El organismo internacional consideró el miércoles que la deuda pública de Argentina no es sostenible, por lo que sus acreedores privados deben hacer una “contribución apreciable”, en un guiño al gobierno de centroizquierda que llegó al poder en diciembre.

“El duro comunicado del FMI, el cual avalaría mayores quitas a bonistas, tuvo una negativa respuesta que se vio reflejada especialmente entre los bonos, ya que el recovery value (valor de recuperación) se vería afectado ante eventuales escenarios de una reestructuración menos amigable”, comentó Gustavo Ber, economista de la consultora Estudio Ber.

El gobierno argentino impulsa una reestructuración global de la deuda del país de unos 100,000 millones de dólares con una fecha tope fijada para concluir las negociaciones del 31 de marzo. De esta suma, 44,000 millones de dólares corresponden a un crédito vigente con el FMI.

Los bonos en la plaza extrabursátil cayeron en promedio 1.3%, donde la deuda en dólares de mayor duración como el Disc perdía 2.5%, para profundizar las pérdidas acumuladas en el año.

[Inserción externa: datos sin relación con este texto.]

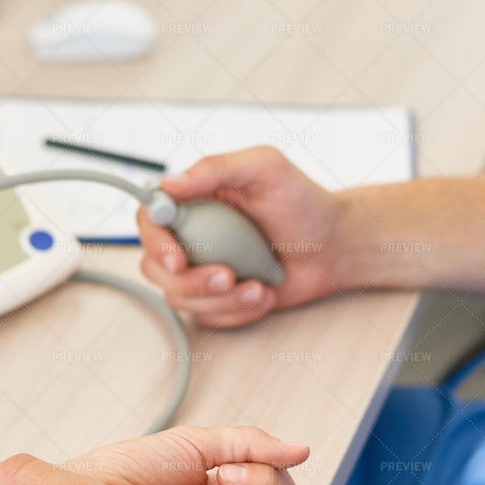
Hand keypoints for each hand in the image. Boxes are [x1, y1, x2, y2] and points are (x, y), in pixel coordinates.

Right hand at [137, 146, 346, 327]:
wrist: (334, 245)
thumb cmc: (304, 202)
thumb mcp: (264, 167)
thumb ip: (214, 168)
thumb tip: (169, 184)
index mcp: (195, 201)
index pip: (150, 219)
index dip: (154, 242)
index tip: (177, 260)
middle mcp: (193, 236)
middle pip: (156, 268)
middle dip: (191, 281)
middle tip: (228, 276)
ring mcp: (204, 268)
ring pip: (181, 297)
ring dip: (221, 299)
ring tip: (258, 286)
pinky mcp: (220, 297)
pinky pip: (208, 316)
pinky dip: (237, 312)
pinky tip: (263, 294)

El presidente Alberto Fernández habló sobre la deuda con el Fondo Monetario Internacional, durante la inauguración de una planta de medicamentos biológicos, en el partido bonaerense de Escobar.

Respecto de la deuda externa, Fernández sostuvo que “elegimos hacer el plan de salida nosotros” y desde el FMI “nos dijeron que sí”, y recordó que algo parecido se hizo en el 2003 con Roberto Lavagna, exministro de Economía”.

El presidente participó de la inauguración de una planta productora de medicamentos biológicos perteneciente a la empresa mAbxience, que realizó una inversión de 60 millones dólares.

Cabe recordar que el ministro de Economía del gobierno argentino, Martín Guzmán, viajará a Arabia Saudita este fin de semana para participar en la reunión del G20, donde tiene previsto reunirse con la jefa del FMI, Kristalina Georgieva, y con el secretario del Tesoro de los Estados Unidos, Steven Mnuchin, así como con representantes de otros países, como México y Francia.